ConnectingPoints#

In this stage, pose estimation models are used to process the data extracted from the prepared and organized videos after the annotation and preprocessing stage. Three models, namely Mediapipe, OpenPose, and Wholepose, are utilized, which can be used together or independently as required.

For installation instructions for each model, please refer to the “Keypoint estimator models installation” section in the Connecting Points repository.

This documentation specifically explains how ConnectingPoints can be used with the datasets previously worked on, including PUCP305.

The following diagram summarizes this stage, where the expected output is an HDF5 file.

ConnectingPoints

The output of the ConnectingPoints stage will be an HDF5 file (.hdf5) with the following structure:

Each group in the HDF5 file corresponds to an index (e.g., “#1”, “#2”, etc.) and contains the following information:

  • [“video_name”]: The name of the video, including the relative path starting after the name of the dataset.

  • [“label”]: The isolated signs shown in the video.

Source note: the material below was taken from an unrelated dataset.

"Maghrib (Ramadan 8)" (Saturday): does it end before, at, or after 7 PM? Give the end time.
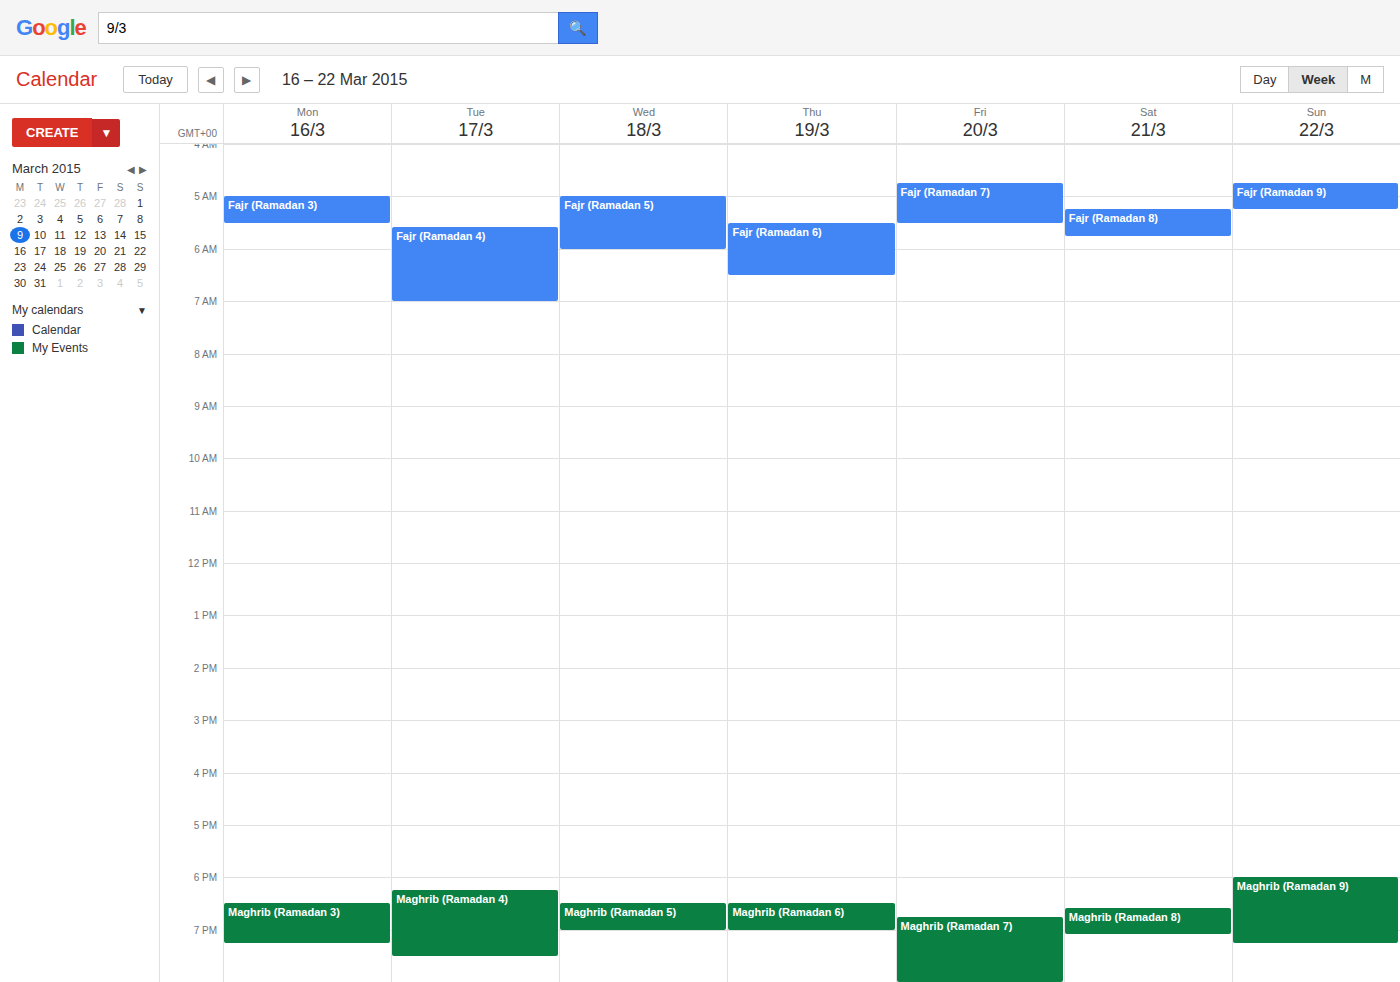
7:05 PM -- after 7 PM, 5 minutes below the 7 PM line.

  • [“data”]: A TxCxK structure, where:

    • T: The timestep of the video.

    • C: The x and y coordinates.

    • K: The keypoints, including “pose”, “face”, “left hand”, and “right hand”.

The output HDF5 file will have separate groups for each keypoint estimator used and each dataset or mix chosen. The user needs to create the “output” folder to store the generated HDF5 files.

The ConnectingPoints stage will process the datasets and keypoints estimators to produce the HDF5 files, which will contain the pose estimation data, video names, and corresponding labels or glosses.

For more details about the implementation of this step, please refer to the Connecting Points repository.